El relato es igual de trágico que los anteriores. Dice Bernhard que al escribir no hay que guardarse nada y así hay que entender la manera en la que Bernhard recuerda, o recrea momentos muy desagradables de su existencia como su fase de meón, que le supuso ser objeto de burla y escarnio. Momentos trágicos que se alternan con otros épicos, como la locura de coger una bicicleta e ir desde su pueblo hasta Salzburgo que le acarreará una paliza a manos del vergajo de buey de su madre, la cual vuelca el odio que siente hacia su marido -que la abandonó- en el hijo de ambos.

Bernhard entiende que su madre lo maltrate, pero a su vez, no entiende que necesite tenerlo lejos de ella.

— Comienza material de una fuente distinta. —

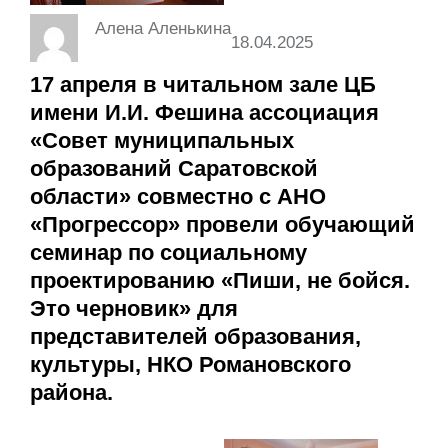
Алена Аленькина
18.04.2025
17 апреля в читальном зале ЦБ
имени И.И. Фешина ассоциация
«Совет муниципальных
образований Саратовской
области» совместно с АНО
«Прогрессор» провели обучающий
семинар по социальному
проектированию «Пиши, не бойся.
Это черновик» для
представителей образования,
культуры, НКО Романовского
района.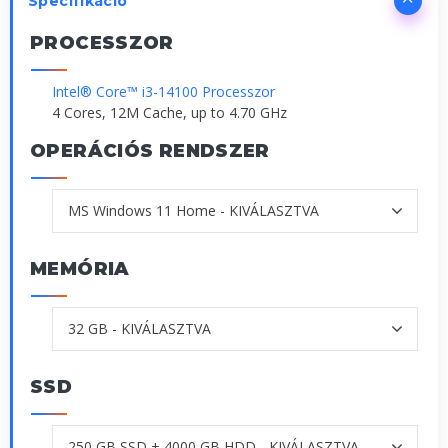
Specifikáció
PROCESSZOR
Intel® Core™ i3-14100 Processzor
4 Cores, 12M Cache, up to 4.70 GHz
OPERÁCIÓS RENDSZER
MEMÓRIA
SSD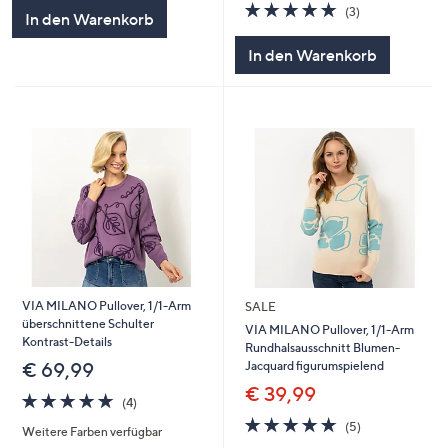
5.0
3
(3)
In den Warenkorb
von
Bewertungen
5
In den Warenkorb
VIA MILANO Pullover, 1/1-Arm
SALE
überschnittene Schulter
VIA MILANO Pullover, 1/1-Arm
Kontrast-Details
Rundhalsausschnitt Blumen-
Jacquard figurumspielend
€ 69,99
€ 39,99
5.0
4
(4)
von
Bewertungen
5.0
5
(5)
Weitere Farben verfügbar
5
von
Bewertungen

Esas contradicciones en las que abunda la novela son lo mejor de libro, pues muestran a las claras la naturaleza humana, esa madeja de sentimientos, afectos, sueños, frustraciones que se van cociendo a fuego lento en nuestro cerebro, mientras la vida pasa y nos aniquila.

Bernhard no ceja en su empeño en hacernos saber lo importante que ha sido su abuelo para él, y aquí tiene un peso importante, pues cuando Bernhard sufre, cuando le hacen daño, no sueña con vaciar sus lágrimas en el faldero de su madre, sino en el hombro de su abuelo, un escritor y filósofo, solitario, asocial, que vivía de su trabajo de escritor, lo que significaba que tenía que vivir a expensas de su mujer y de su hija, porque de lo suyo, de su oficio de escritor, no se podía vivir.

Es curioso que este libro que describe los hechos ocurridos cuando Bernhard es un niño, mientras el resto abordan su adolescencia y principios de su vida adulta, lo escribiera Bernhard el último.

No sé si me pasará como a Bernhard cuando leyó Los Demonios, que se encontró ante un abismo, sin ganas de querer leer más, consciente de que lo que leyera sería una decepción mayúscula.

Lo claro es que estos cinco libros, no te aniquilan, pero te remueven y vapulean con su crudeza, con su verdad y dejan una huella, indeleble, quiero pensar, gracias a un testimonio de las décadas de los años 30, 40 y 50 de gran valor.